Les obstacles rencontrés

 Les chercheurs ont été confrontés à deux obstacles.
La réticence des acteurs interrogés a constitué une première difficulté, comme en témoigne le Pr. Crispin Mabika :
« De la part de certains directeurs d’écoles, particulièrement ceux de la capitale, Kinshasa, il s’est manifesté une sorte de réticence lors des interviews. La sensibilité et la délicatesse de la question justifient leur attitude. ».
L’équipe de recherche s’est efforcée d’établir une relation de confiance avec les acteurs interviewés afin de les rassurer du caractère confidentiel des éléments de réponses fournies.
L’autre obstacle rencontré concerne la difficulté d’accéder aux rapports financiers et d’utilisation des subventions tenus par les écoles.Ils n’ont pas pu être fournis par toutes les écoles et tous les bureaux locaux d’éducation.
« Au sein des écoles, les données financières sont organisées de façon peu systématique en dépit de l’existence de formulaires relatifs aux finances »,nous explique-t-il.

 

Quels sont les principaux résultats de recherche ?
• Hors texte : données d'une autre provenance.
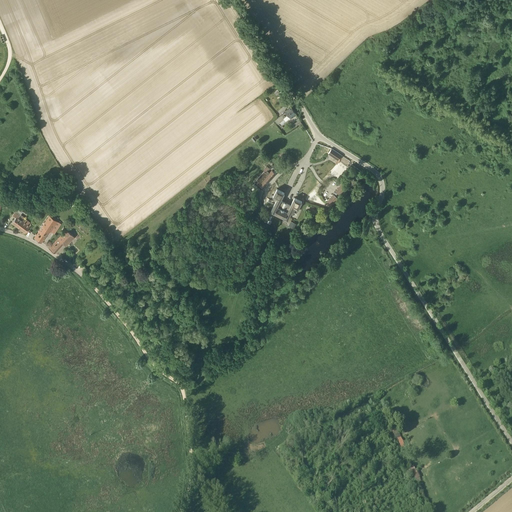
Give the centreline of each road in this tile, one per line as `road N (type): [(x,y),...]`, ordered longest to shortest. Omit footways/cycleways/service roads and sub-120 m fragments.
road 1 (unclassified): [(511,443),(372,224),(377,177),(318,135),(231,0)]
road 2 (track): [(179,511),(191,477),(182,387),(155,367),(80,273)]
 L’amélioration de la qualité dans les écoles
Les subventions contribuent à l'amélioration des conditions d’enseignement et d’apprentissage en permettant aux écoles de se doter en matériel didactique et pédagogique, disposant d’un budget plus important.
« Grâce aux subventions, le matériel de base ne manque plus dans les classes de nombre d’écoles. », nous explique le Pr Mabika.

Le maintien des cotisations parentales
Les subventions n’ont pas permis de remplir entièrement leur objectif de remplacement des cotisations parentales, qui constituent toujours une part importante du budget des écoles.
Les cotisations parentales restent nécessaires pour le fonctionnement des écoles. Une partie est utilisée comme complément de revenu pour les enseignants ; l’autre est prélevée pour contribuer au budget des structures éducatives locales. Dans ce contexte, les cotisations parentales continuent de soutenir un système de financement « par le bas» du système éducatif.
« En raison de la dépendance financière aux cotisations parentales qui compensent le faible salaire des enseignants, ces derniers s’opposent à la gratuité effective qui occasionnerait un manque à gagner important dans leur revenu. », nous explique le Pr Mabika.
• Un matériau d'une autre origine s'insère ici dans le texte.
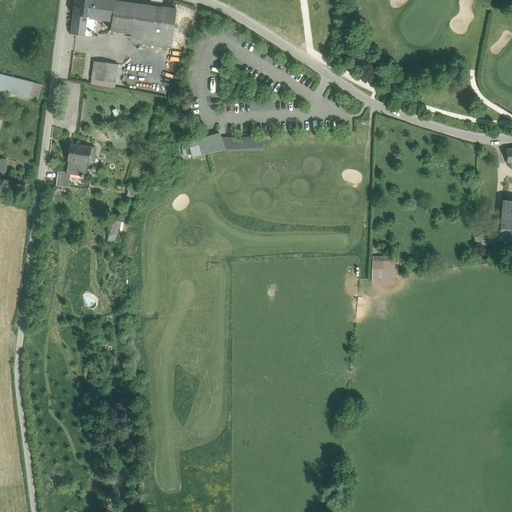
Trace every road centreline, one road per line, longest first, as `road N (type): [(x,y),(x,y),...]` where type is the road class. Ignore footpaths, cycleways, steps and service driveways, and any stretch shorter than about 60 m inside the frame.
road 1 (unclassified): [(64,0),(17,376),(35,511)]
road 2 (unclassified): [(511,137),(473,137),(397,114),(203,0)]
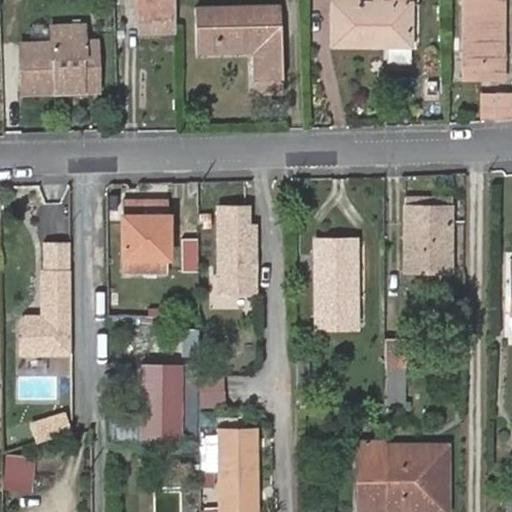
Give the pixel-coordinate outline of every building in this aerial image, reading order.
[(140,0),(141,31),(176,30),(174,0),(140,0)] [(332,0),(333,44),(410,44),(410,0),(374,0),(375,2),(357,2),(356,0),(332,0)] [(505,76),(505,15),(504,0),(464,0),(465,76),(505,76)] [(257,76),(284,76),(281,5),(197,7),(197,51),(254,50),(254,76),(257,76)] [(86,78),(86,90),(99,89),(97,39),(84,40),(84,25),(52,26),(53,41),(20,43),(23,92),(54,90),(54,80),(86,78)] [(285,91),(284,76),(257,76),(258,92),(285,91)] [(54,90),(86,90),(86,78),(54,80),(54,90)] [(422,79),(424,98),(440,96),(438,78),(422,79)] [(483,120),(498,119),(499,92),(483,92),(483,120)] [(498,119),(511,117),(511,92),(499,92),(498,119)] [(168,200),(123,201),(123,274),(169,273),(168,200)] [(406,206),(405,269),(451,270),(452,207),(406,206)] [(217,208),(218,294),(255,293),(254,227),(247,227),(247,208),(217,208)] [(331,320),(356,319),(356,240),(317,241),(318,326),(331,326),(331,320)] [(70,273),(70,243),(46,243),(46,273),(70,273)] [(23,354),(71,353),(70,273),(46,273),(46,317),(23,317),(23,354)] [(184,359),(199,358),(199,353),(198,332),(184,331),(184,359)] [(406,340),(383,340),(383,368),(406,367),(406,340)] [(308,357),(298,357),(299,379),(308,379),(308,357)] [(405,419),(406,367),(383,368),(383,405),(383,418),(405,419)] [(200,408),(225,405),(222,369),(197,371),(200,408)] [(33,424),(38,441),(67,433),(61,415),(33,424)] [(113,415),(113,442),(142,441),(143,416),(113,415)] [(162,416),(143,416),(142,441),(162,441),(162,416)] [(220,430),(221,511),(256,511),(255,430),(220,430)] [(359,439),(358,509),(442,509),(444,448),(384,448),(385,440),(359,439)]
Une faible appropriation au niveau local
Les acteurs de l’école n’ont pas été impliqués dans le processus de formulation de la politique de subventions. Il s’agit d’une politique peu connue à l’échelle locale, en raison du manque de communication et de sensibilisation à cet égard.
« C’est une politique très centralisée qui émane de la hiérarchie scolaire et de l’Etat. Il manque de la part des acteurs éducatifs en milieu scolaire une réelle appropriation de cette politique.»,souligne le Pr. Crispin Mabika.
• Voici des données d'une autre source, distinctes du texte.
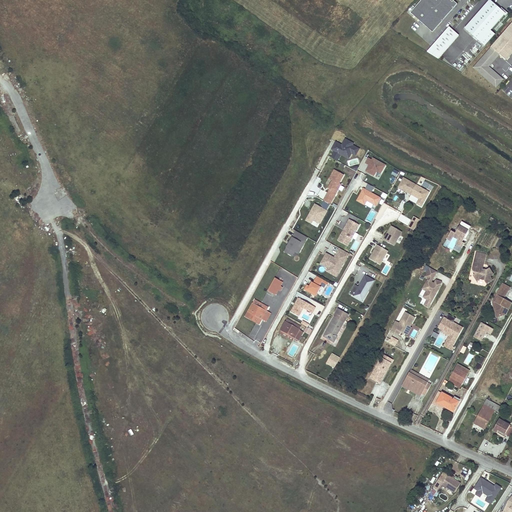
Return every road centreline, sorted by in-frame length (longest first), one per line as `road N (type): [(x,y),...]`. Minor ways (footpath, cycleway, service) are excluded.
road 1 (residential): [(262,356),(511,473)]
road 2 (residential): [(262,356),(357,181)]
road 3 (residential): [(228,335),(313,180)]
Malgré les obstacles mis en évidence par la recherche conduite en RDC, les subventions aux écoles peuvent constituer une stratégie prometteuse pour accroitre l’accès à l’éducation, améliorer les conditions d’enseignement et d’apprentissage et réduire les disparités entre les élèves et les écoles.
Du 10 au 12 octobre 2016, l’IIEP-UNESCO a organisé le séminaire politique sur l’utilisation et l’utilité des subventions aux écoles à Paris. L'événement a permis d’identifier des suggestions pour améliorer la conception et la mise en œuvre des politiques de subventions aux écoles.